BERLİN’de Başbakan Recep Tayyip Erdoğan’ın konuşmacı olarak katıldığı bir sabah kahvaltısından sonra, otelde gevezelik ediyoruz.

Bu arada Başbakan Erdoğan, bir grup işadamıyla bir toplantı yapıyor. Bir diğer grup işadamı yanıma geliyor ve durumdan şikayetçi oluyorlar.

‘İçerde konuştukları kim biliyor musunuz?’

Hayır bilmiyorum.

‘Yeni bir dernek kuruyorlar. Yeni Muhafazakarlar Birliği diye. Aslında eski Avrupa Milli Görüş Hareketi’nin üyeleri. Şimdi bunlara AKP sahip çıkıyor. Maksat burayı organize etmek.’

Durum ilgimi çekiyor. Durumu Cüneyt Zapsu’ya soruyorum.

‘Yeni bir dernek kuruyormuşsunuz?’

‘Evet’
deyip anlatıyor.

‘Özal’ın ABD’de yaptığı gibi bir şey yapmaya çalışıyoruz. O orada Türk derneklerini bir çatı altında toplamış ve ABD’deki Türklerin sorunlarını çözecek güçlü bir platform oluşturmuştu. Bizim de niyetimiz 2.5 milyon Türk’ün yaşadığı Almanya’da böyle bir yapı kurmak.’

‘Almanya’da zaten pek çok dernek yok mu?’
diye soruyorum.

‘Var ama bunun amacı farklı. Bunlar Türk toplumunun Almanya’daki statüsünü geliştirmek, yukarı çekmek için çalışacaklar. Ticari veya Türkiye’ye yönelik siyasi bir amaçları olmayacak.’
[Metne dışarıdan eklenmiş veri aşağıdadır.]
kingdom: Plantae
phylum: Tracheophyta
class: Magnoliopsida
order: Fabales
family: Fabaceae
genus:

‘Adları Yeni Muhafazakarlar olacakmış’
diyorum.

‘Hayır’ diyor, ‘Adları Avrupalı Türk Demokratlar Birliği olacak. Genç, temsil gücü yüksek bir grup. Biz sadece önayak oluyoruz.’

‘’Sanki bu oluşum gücü arttırmayacak tam aksine bölecek. İşadamlarından şikayet geldi’
diye üsteliyorum.

‘Burada niyet iyi. Ama bazıları şikayet edebilir.’

‘Sanki Milli Görüş’ü AKP adına örgütlüyorsunuz diye kuşkulananlar varmış’
diyorum.

‘Hayır. Bu grubun içinde Milli Görüş’e üye olmuş, yönetici olmuş demiyorum üye olmuş ve sadece aidat yatırmış 4 kişi var. Ama bu işin Milli Görüş’le ilgisi yok. Tam aksine Alman hükümeti bu işe destek veriyor. Milli Görüş olsa bu mümkün mü?’

‘Partiniz için çalışacaklarından kuşkulananlar var’
diye damarına basıyorum.

‘Yok yahu böyle bir şey. Bunların Türkiye ile ilgisi olmayacak. Tek dert Almanya’da Türklerin önünü açmak’ diyor. Tersi kanıtlanıncaya kadar Zapsu’ya inanmayı yeğliyorum.

Çocuklarımız malımız değil

GEÇTİĞİMİZ
cuma günü, Kanal D Ana Haber’in ilk haberi, annesi ve babası tarafından dövülerek tanınmaz hale getirilmiş 3.5 yaşındaki bir kız çocuğunu konu alıyordu. Ruh sağlığı yerinde olmadığı kesin olan anne, kızı öldüresiye dövmüş, baba da çocuğu ısırmıştı. Hastanedeki bebecik korku içindeydi. Ertesi gün Almanya’ya gittim ama haberin gelişmelerini oradan izledim.

Mahkemeye çıkarılan anne ve baba ‘serbest’ bırakılmıştı. Çocuğun velayetinin ana babadan alınması için de dava açılmıştı.

Mahkemenin ‘tutuksuz’ yargılayacağı anne ve baba duruşmadan çıkarken habercilere sövüyorlardı.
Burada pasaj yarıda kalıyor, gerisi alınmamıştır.